Records supplied Block Start

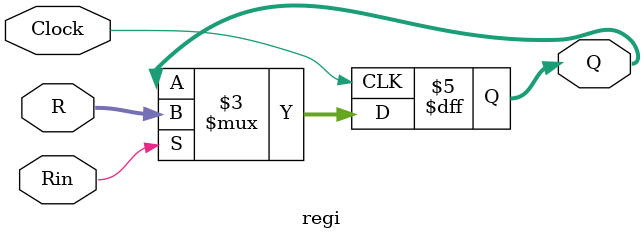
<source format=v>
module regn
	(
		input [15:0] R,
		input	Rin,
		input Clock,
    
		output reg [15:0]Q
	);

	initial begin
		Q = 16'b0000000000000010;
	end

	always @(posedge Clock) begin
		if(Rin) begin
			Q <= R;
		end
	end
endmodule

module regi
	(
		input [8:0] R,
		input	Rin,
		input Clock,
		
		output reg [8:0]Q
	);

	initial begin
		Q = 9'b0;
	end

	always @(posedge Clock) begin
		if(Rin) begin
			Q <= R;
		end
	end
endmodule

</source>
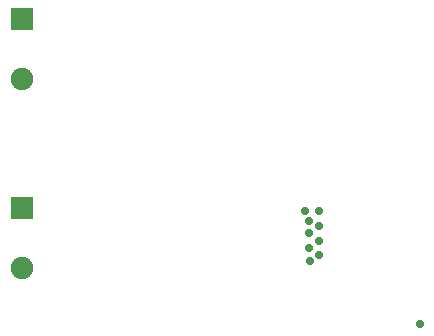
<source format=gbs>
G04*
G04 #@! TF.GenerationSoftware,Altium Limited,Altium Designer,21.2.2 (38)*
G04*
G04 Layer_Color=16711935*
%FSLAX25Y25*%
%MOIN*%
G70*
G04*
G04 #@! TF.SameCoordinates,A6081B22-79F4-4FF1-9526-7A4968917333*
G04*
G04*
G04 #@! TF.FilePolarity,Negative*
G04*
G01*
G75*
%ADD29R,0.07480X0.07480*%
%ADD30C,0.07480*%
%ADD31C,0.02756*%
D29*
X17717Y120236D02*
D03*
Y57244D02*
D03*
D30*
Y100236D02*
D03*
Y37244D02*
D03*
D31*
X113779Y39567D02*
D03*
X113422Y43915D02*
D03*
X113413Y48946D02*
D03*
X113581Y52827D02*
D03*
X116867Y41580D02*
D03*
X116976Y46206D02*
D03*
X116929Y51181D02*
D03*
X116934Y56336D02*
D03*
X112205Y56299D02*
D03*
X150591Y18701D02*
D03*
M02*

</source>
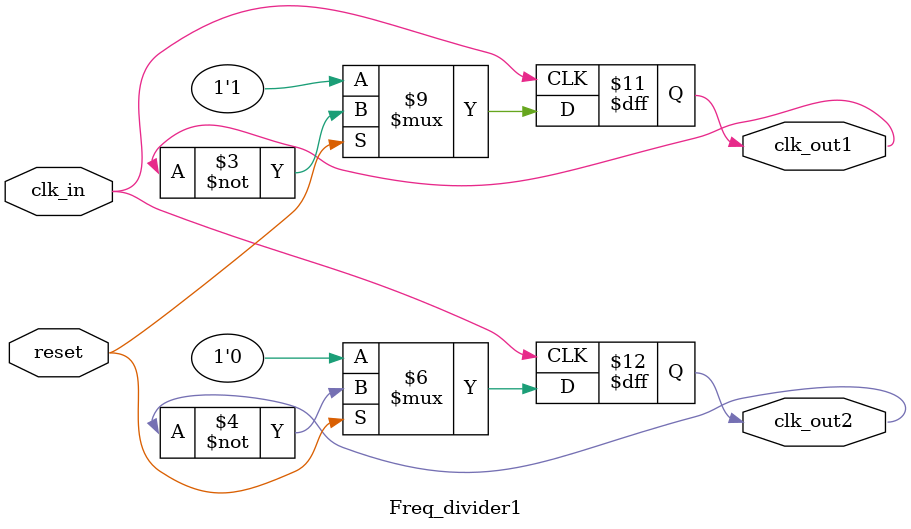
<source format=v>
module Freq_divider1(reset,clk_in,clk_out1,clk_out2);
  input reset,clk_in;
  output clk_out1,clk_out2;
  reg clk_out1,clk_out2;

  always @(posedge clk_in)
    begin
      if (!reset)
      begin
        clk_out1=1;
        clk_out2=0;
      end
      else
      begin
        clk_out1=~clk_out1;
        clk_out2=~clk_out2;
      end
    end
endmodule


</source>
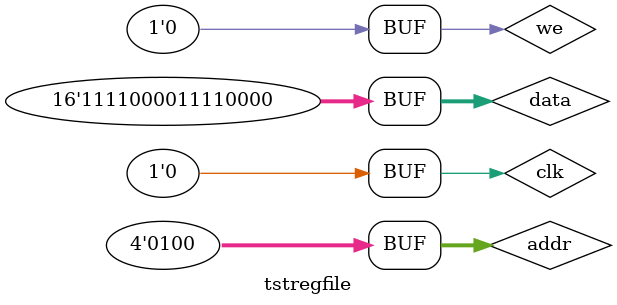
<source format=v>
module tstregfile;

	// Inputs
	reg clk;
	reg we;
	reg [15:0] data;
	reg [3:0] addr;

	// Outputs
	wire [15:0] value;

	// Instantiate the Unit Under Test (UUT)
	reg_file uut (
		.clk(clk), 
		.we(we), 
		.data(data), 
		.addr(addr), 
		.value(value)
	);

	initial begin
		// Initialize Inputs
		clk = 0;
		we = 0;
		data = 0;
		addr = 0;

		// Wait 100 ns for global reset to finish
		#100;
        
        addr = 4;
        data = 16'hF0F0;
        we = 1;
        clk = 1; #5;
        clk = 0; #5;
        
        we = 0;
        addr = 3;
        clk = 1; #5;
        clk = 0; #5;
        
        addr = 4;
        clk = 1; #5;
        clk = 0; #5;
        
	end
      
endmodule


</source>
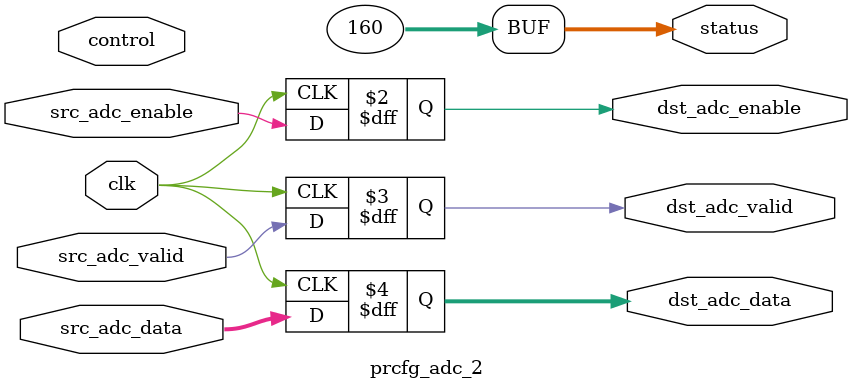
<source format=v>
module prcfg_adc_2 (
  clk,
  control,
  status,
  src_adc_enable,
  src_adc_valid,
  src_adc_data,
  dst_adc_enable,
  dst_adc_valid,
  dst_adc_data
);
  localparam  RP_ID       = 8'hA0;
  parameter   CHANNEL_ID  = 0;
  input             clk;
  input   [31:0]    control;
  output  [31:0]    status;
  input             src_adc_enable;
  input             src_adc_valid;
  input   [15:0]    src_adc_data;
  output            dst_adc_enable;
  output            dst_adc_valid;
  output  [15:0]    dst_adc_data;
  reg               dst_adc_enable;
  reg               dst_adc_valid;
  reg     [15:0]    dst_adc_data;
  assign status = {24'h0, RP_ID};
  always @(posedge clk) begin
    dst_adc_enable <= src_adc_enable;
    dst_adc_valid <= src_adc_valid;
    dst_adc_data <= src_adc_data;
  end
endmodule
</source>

Records supplied Block End
Records supplied Block Start

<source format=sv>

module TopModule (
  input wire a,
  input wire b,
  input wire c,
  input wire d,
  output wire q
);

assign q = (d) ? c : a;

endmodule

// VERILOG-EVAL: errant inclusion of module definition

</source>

Records supplied Block End

** How to complete this task **
Your job is to copy out every line from the records above that has the word "addr".

** Result of this exercise **
	reg [3:0] addr;
		.addr(addr), 
		addr = 0;
        addr = 4;
        addr = 3;
        addr = 4;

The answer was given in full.